Up to you if you want to do it.


----------



## s4gobabygo (Jul 28, 2010)

bikerjulio said:


> You asked a question and then quoted a well known professional Campy expert with the answer.


the question remains unanswered:



s4gobabygo said:


> does anyone know if the 9/10 speed UD cassettes will physically fit onto an 8s exa body? or are the steps on the cassette deeper than the "valleys" on the exa freehub will accommodate?


he has shown that UD8 fits on ED and UD8 fits on UD9/10/11, but this does not confirm that UD9/10/11 will fit on ED. there is mention of the steps on the UD9/10/11 cassettes being taller than those of the UD8 and ED, which brings me back to my question... are the valleys on the ED freehub body deep enough to accomodate?


----------



## ultimobici (Jul 16, 2005)

s4gobabygo said:


> the question remains unanswered:
> 
> 
> 
> he has shown that UD8 fits on ED and UD8 fits on UD9/10/11, but this does not confirm that UD9/10/11 will fit on ED. there is mention of the steps on the UD9/10/11 cassettes being taller than those of the UD8 and ED, which brings me back to my question... are the valleys on the ED freehub body deep enough to accomodate?


Short answer - No
Long answer - No

The two pictures show that the splines are deeper on the 9/10/11 body to accommodate the more recent 9/10/11 cassette sprockets and carriers.

You will need to change the free hub body to a 9 speed one.


----------



## bikerjulio (Jan 19, 2010)

the 1999 hubs spares catalog is a nice illustration of the evolution of Campy hubs from the small spindle to "oversize", and from exa-drive to ultradrive. http://www.campagnolo.com/repository/documenti/en/spares99-B.pdf

If it's the small spindle hub with an ultradrive freehub then Athena is the one. 
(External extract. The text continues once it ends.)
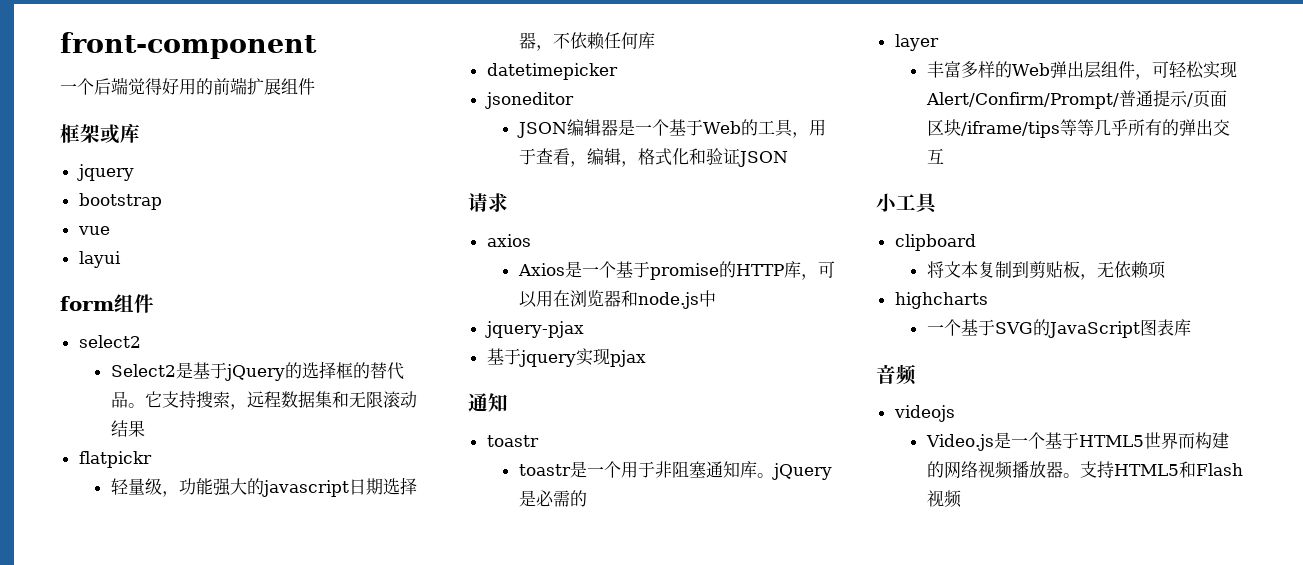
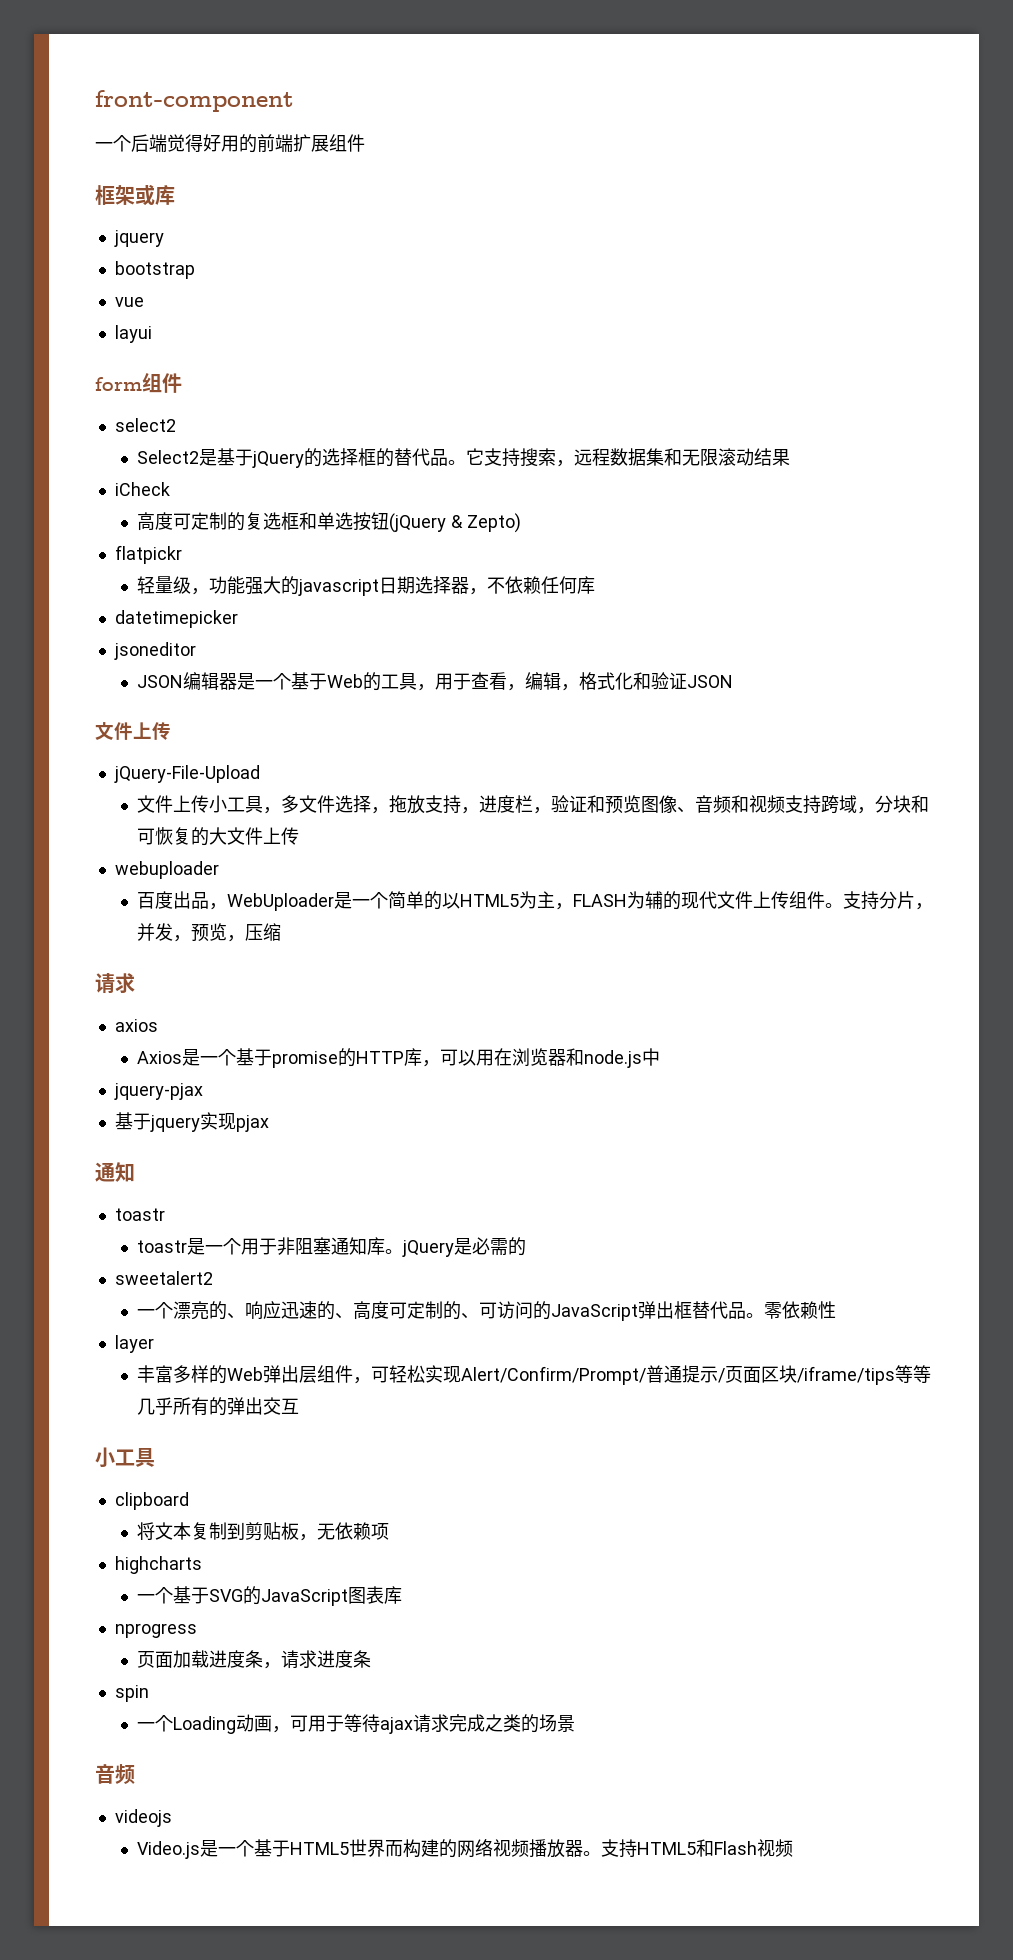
(145, 428) none -> [114,482,170,496] [137,512,522,533] // iCheck // 高度可定制的复选框和单选按钮(jQuery & Zepto)
(788, 159) none -> [95,722,171,740] [113,765,260,783] [137,795,930,814] [137,827,300,846] [114,861,219,879] [137,891,934,911] [137,923,282,942] // 文件上传 // jQuery-File-Upload // 文件上传小工具，多文件选择，拖放支持，进度栏，验证和预览图像、音频和视频支持跨域，分块和可恢复的大文件上传 // webuploader // 百度出品，WebUploader是一个简单的以HTML5为主，FLASH为辅的现代文件上传组件。支持分片，并发，预览，压缩
(587, 498) none -> [114,1271,213,1285] [137,1301,837,1321] // sweetalert2 // 一个漂亮的、响应迅速的、高度可定制的、可访问的JavaScript弹出框替代品。零依赖性
(1191, 327) none -> [114,1623,197,1638] [137,1650,372,1669] [114,1685,149,1702] [137,1714,576,1734] // nprogress // 页面加载进度条，请求进度条 // spin // 一个Loading动画，可用于等待ajax请求完成之类的场景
Alternatively in 1988, Record, Chorus and Athena, all had the small spindle with an ultra-drive freehub. http://www.campagnolo.com/repository/documenti/en/spares98-B.pdf

These will be hard to find now I'd think. And if buying used you really have to correctly identify the hub before buying.


----------



## s4gobabygo (Jul 28, 2010)

thanks guys!


----------



## Drew Eckhardt (Nov 11, 2009)

ultimobici said:


> Short answer - No
> Long answer - No
> 
> The two pictures show that the splines are deeper on the 9/10/11 body to accommodate the more recent 9/10/11 cassette sprockets and carriers.
> ...


8 speed Record Titanium has a unique freehub incorporating deep splines which matches the 9/10 speed setup except for the stepped spline which could be removed from cogs using a dremel tool or die grinder.

Record Titanium 8 speed, 9 speed, 10 speed freehub splines from branford bike:









If the original poster doesn't have that spline pattern he doesn't have a Record Titanium hub.

Aftermarket C-Record titanium axles are available for retro-fit; although using one doesn't make a Record Titanium hub.

OEM Campagnolo shallow splined alloy freehubs from the early 1990s also don't make a Record Titanium hub.


----------